Giselle clapped her hands in the delight of discovery.
“Blackmail! The hotel management! I was working to your command—”
He said, a little stiffly, “I am a
rom
, not a blackmailer.”
Then, struck by the incongruity of it, they both laughed.
* * *
Ken Warren had once spent a couple of weeks as a substitute meter reader for PG&E, and still had a contact or two there. One
of them, just this morning, had let him know that a new San Francisco utilities connection had been made by a Sarah Walinski.
His
Sarah Walinski, formerly Heslip’s Sarah Walinski?

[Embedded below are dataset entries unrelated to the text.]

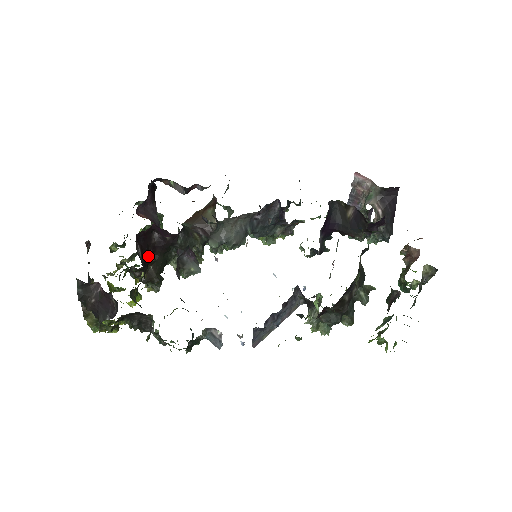
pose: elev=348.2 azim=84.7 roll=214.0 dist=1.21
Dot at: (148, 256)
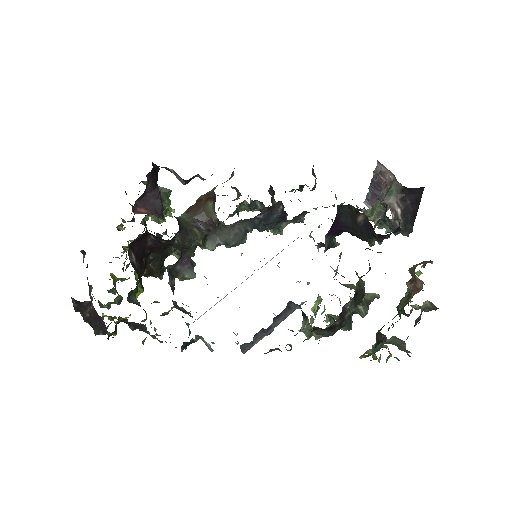
Dot at: (145, 257)
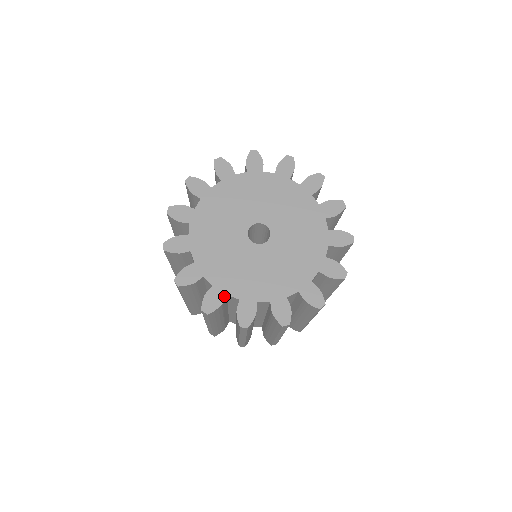
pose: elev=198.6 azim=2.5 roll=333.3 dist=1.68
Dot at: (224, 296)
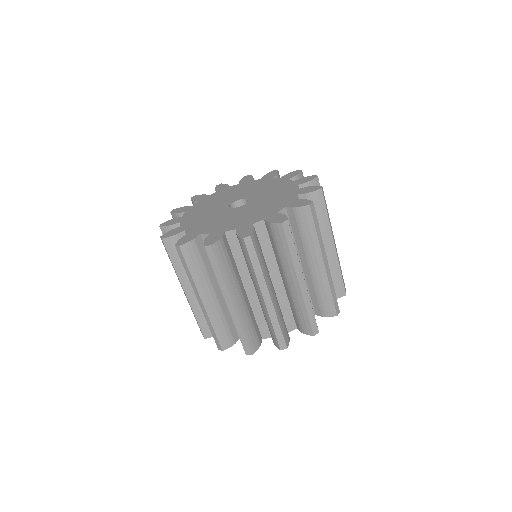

After dropping Uvaldi’s Mercedes 500SL back at the dealer, he cruised the tall narrow streets that overlooked James Lick Freeway
from Bernal Heights. Modest row houses built after World War II for returning vets but with price tags no longer modest. Working-class,
racially mixed, just the right kind of anonymous rabbit warren in which his Sarah would rent a burrow.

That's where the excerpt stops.